Wow – I did not think that I was ever going to be writing another Alteryx blog post… I have been out of day to day operations for a few years and starting this year I have no association with Alteryx at all. However, it is still the best data analysis tool out there and Alteryx has been kind enough to let me keep a license. If you just want the conclusion, here is my Colorado COVID-19 report.
Like everyone, I have been obsessively following the COVID-19 data. We are all scared. Colorado has upped its game on data reporting for this crisis with this portal: https://covid19.colorado.gov/data In particular though, I have a few issues with it. While Tableau produces very nice looking charts and maps, Tableau is not the best way to publish high volume data. The site is crashing periodically and having various issues. If you look at the # of network requests it takes to serve up this one page, it is insane. I have argued for years that static reports are generally more appropriate than interactive for this reason among many. But if the report was just a static PDF, it would make it much easier to put on a content distribution network.
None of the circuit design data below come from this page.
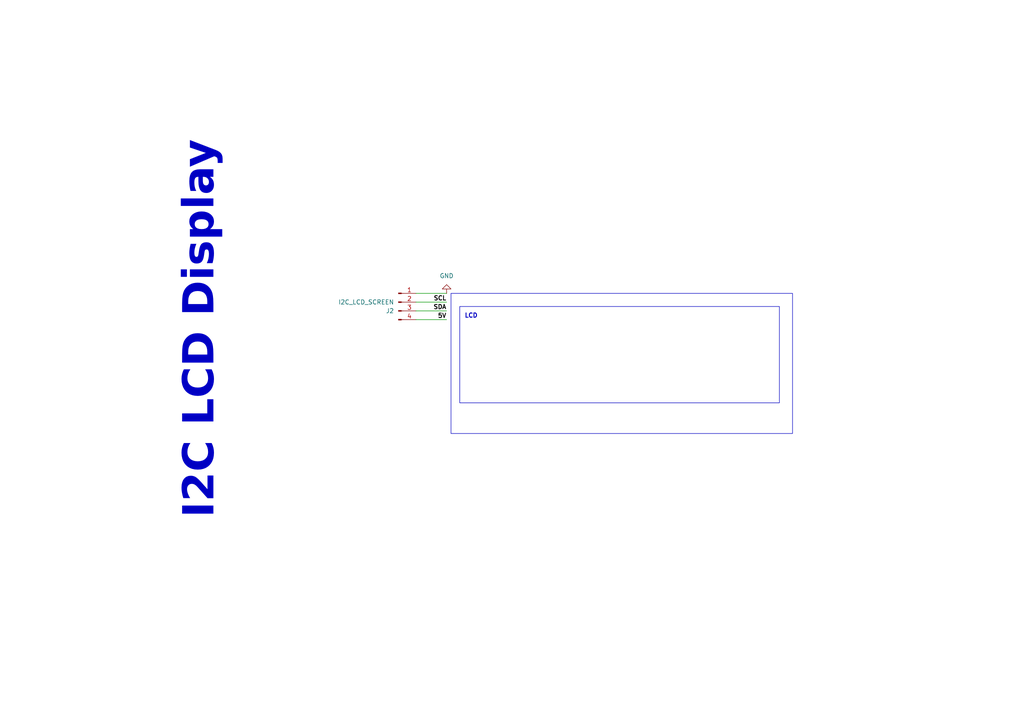
<source format=kicad_sch>
(kicad_sch
	(version 20231120)
	(generator "eeschema")
	(generator_version "8.0")
	(uuid "5878dadf-eaf5-4ddf-b9ff-6c3f7625111f")
	(paper "A4")
	(title_block
		(title "I2C LCD Display")
		(company "Spectrol Systems")
	)
	
	(wire
		(pts
			(xy 129.54 87.63) (xy 120.65 87.63)
		)
		(stroke
			(width 0)
			(type default)
		)
		(uuid "24a02a8e-20fd-40d9-9aec-0c619644eb1c")
	)
	(wire
		(pts
			(xy 129.54 85.09) (xy 120.65 85.09)
		)
		(stroke
			(width 0)
			(type default)
		)
		(uuid "7f81412d-34c0-4ca9-897c-b704eb736c95")
	)
	(wire
		(pts
			(xy 129.54 90.17) (xy 120.65 90.17)
		)
		(stroke
			(width 0)
			(type default)
		)
		(uuid "9b24c545-3cea-4bac-ac20-1e1d04c9a6e1")
	)
	(wire
		(pts
			(xy 129.54 92.71) (xy 120.65 92.71)
		)
		(stroke
			(width 0)
			(type default)
		)
		(uuid "d3bde6cc-34af-454d-b95c-2ff25c869b3e")
	)
	(rectangle
		(start 130.81 85.09)
		(end 229.87 125.73)
		(stroke
			(width 0)
			(type default)
		)
		(fill
			(type none)
		)
		(uuid 57a7ce2d-e4eb-4b54-9804-0d05e2a3edf9)
	)
	(rectangle
		(start 133.35 88.9)
		(end 226.06 116.84)
		(stroke
			(width 0)
			(type default)
		)
		(fill
			(type none)
		)
		(uuid 697c9da1-5e19-418e-8b52-dae1d7a24542)
	)
	(text "LCD\n"
		(exclude_from_sim no)
		(at 136.652 91.694 0)
		(effects
			(font
				(size 1.27 1.27)
				(bold yes)
			)
		)
		(uuid "a9f02923-4945-4a64-b0c0-4bb0a114eb0a")
	)
	(text "I2C LCD Display\n"
		(exclude_from_sim no)
		(at 60.452 95.504 90)
		(effects
			(font
				(face "Calibri")
				(size 8.89 8.89)
				(thickness 1.778)
				(bold yes)
			)
		)
		(uuid "b5bead9d-b91c-4441-b920-e12bd44ab81f")
	)
	(label "SCL"
		(at 129.54 87.63 180)
		(fields_autoplaced yes)
		(effects
			(font
				(size 1.27 1.27)
				(bold yes)
			)
			(justify right bottom)
		)
		(uuid "0cd3a833-bd65-4b57-9bb4-23391bce88ea")
	)
	(label "SDA"
		(at 129.54 90.17 180)
		(fields_autoplaced yes)
		(effects
			(font
				(size 1.27 1.27)
				(bold yes)
			)
			(justify right bottom)
		)
		(uuid "258f906b-4ee3-47cf-b531-d380085cf7b6")
	)
	(label "5V"
		(at 129.54 92.71 180)
		(fields_autoplaced yes)
		(effects
			(font
				(size 1.27 1.27)
				(bold yes)
			)
			(justify right bottom)
		)
		(uuid "3aecf369-7f8c-45fd-a894-cd30ec188fae")
	)
	(symbol
		(lib_id "Connector:Conn_01x04_Pin")
		(at 115.57 87.63 0)
		(unit 1)
		(exclude_from_sim no)
		(in_bom yes)
		(on_board yes)
		(dnp no)
		(fields_autoplaced yes)
		(uuid "c0145978-d7b4-4271-ad7d-e2666991fff2")
		(property "Reference" "J2"
			(at 114.3 90.1701 0)
			(effects
				(font
					(size 1.27 1.27)
				)
				(justify right)
			)
		)
		(property "Value" "I2C_LCD_SCREEN"
			(at 114.3 87.6301 0)
			(effects
				(font
					(size 1.27 1.27)
				)
				(justify right)
			)
		)
		(property "Footprint" "Connector_PinHeader_2.54mm:PinHeader_1x04_P2.54mm_Vertical"
			(at 115.57 87.63 0)
			(effects
				(font
					(size 1.27 1.27)
				)
				(hide yes)
			)
		)
		(property "Datasheet" "~"
			(at 115.57 87.63 0)
			(effects
				(font
					(size 1.27 1.27)
				)
				(hide yes)
			)
		)
		(property "Description" "Generic connector, single row, 01x04, script generated"
			(at 115.57 87.63 0)
			(effects
				(font
					(size 1.27 1.27)
				)
				(hide yes)
			)
		)
		(pin "2"
			(uuid "219b865f-dfd6-4b07-8bf2-b405c00fb156")
		)
		(pin "3"
			(uuid "65507bba-9f9a-4ae7-ad2a-91acb6539faf")
		)
		(pin "1"
			(uuid "b7103f56-b552-4129-b2f6-fd66153eccad")
		)
		(pin "4"
			(uuid "3ed23002-b828-47a5-913f-29c1bd8d6e95")
		)
		(instances
			(project ""
				(path "/bb87b3c4-a185-4d09-b637-e12eb905a163/7a0208f7-8bed-4b73-b815-407447bdecd6"
					(reference "J2")
					(unit 1)
				)
			)
		)
	)
	(symbol
		(lib_id "power:GND")
		(at 129.54 85.09 180)
		(unit 1)
		(exclude_from_sim no)
		(in_bom yes)
		(on_board yes)
		(dnp no)
		(fields_autoplaced yes)
		(uuid "c5479b25-a917-4cdd-a0ea-bc0f03b0bc3b")
		(property "Reference" "#PWR014"
			(at 129.54 78.74 0)
			(effects
				(font
					(size 1.27 1.27)
				)
				(hide yes)
			)
		)
		(property "Value" "GND"
			(at 129.54 80.01 0)
			(effects
				(font
					(size 1.27 1.27)
				)
			)
		)
		(property "Footprint" ""
			(at 129.54 85.09 0)
			(effects
				(font
					(size 1.27 1.27)
				)
				(hide yes)
			)
		)
		(property "Datasheet" ""
			(at 129.54 85.09 0)
			(effects
				(font
					(size 1.27 1.27)
				)
				(hide yes)
			)
		)
		(property "Description" "Power symbol creates a global label with name \"GND\" , ground"
			(at 129.54 85.09 0)
			(effects
				(font
					(size 1.27 1.27)
				)
				(hide yes)
			)
		)
		(pin "1"
			(uuid "05f480c9-1fcd-4093-9aa8-d15ac2f41df4")
		)
		(instances
			(project ""
				(path "/bb87b3c4-a185-4d09-b637-e12eb905a163/7a0208f7-8bed-4b73-b815-407447bdecd6"
					(reference "#PWR014")
					(unit 1)
				)
			)
		)
	)
)

</source>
My second issue with the Colorado was one particular chart. The reported positive tests by age just end up looking like an age histogram of the state. I was afraid that this diminished the threat of this virus to older people. See the chart below (copied from https://covid19.colorado.gov/data on 2020-03-21):
It kind of makes it look like there is no problem with the older crowd. I found this hard to believe. I am not an expert on data visualization (I am a software architect/programmer). But I do know a thing or 2. Most importantly is that reporting absolute numbers can often be misleading. It is always better to normalize values. In this case a chart with infection rate instead of raw #’s paints a very different picture:
In this case it is very obvious that older individuals are not getting this disease at a lower rate. And the hospitalization rate for older individuals is very high.
So long story short, I decided to make my own static report on COVID-19 for the state of Colorado. I used the data from the Colorado open data portal: here. This data seems to be 1 day out of date for Colorado. I also wanted to add some national data charts which I got here. Because of the nature of the update schedule, this data seems to be 2 days out of date. And finally the age breakdown data for Colorado does not seem to be anywhere for download, but it was a small enough amount of data that I just typed it in. This would all be very easy to adapt for your own state. For obvious reasons, Colorado is where I am interested right now.
Footnote: thoughts about Alteryx now that I am a few years removed from it (note: many of these issues are probably originally my fault, I am not placing blame):
The download tool temporary file mode is not really documented. Being a few years out it took me a few minutes to figure out how to follow that with a dynamic input tool. That should be easier and better documented. It makes it really easy to read a CSV from the web.
The interactive chart needs an option to have a logarithmic scale. Especially for this data.
Why is the chart tool in pixels when the other report tools are in inches/cm? And why does it default to 72dpi when the rest of the report tools (and windows in general) default to 96dpi? And what’s up with LaTeX? And finally – it doesn’t work sometimes if you haven’t run your workflow recently. It would be awesome if it told you that.
Getting all the tools lining up and connections not intersecting is as hard as ever.
I have a fairly big laptop screen, but with almost requiring the config and output windows up all the time, you have a very small amount of work area left. And it still doesn’t support high resolution screens very well.
Tabs within tabs within tabs. All with different styles to try to make you think you aren’t in tabs.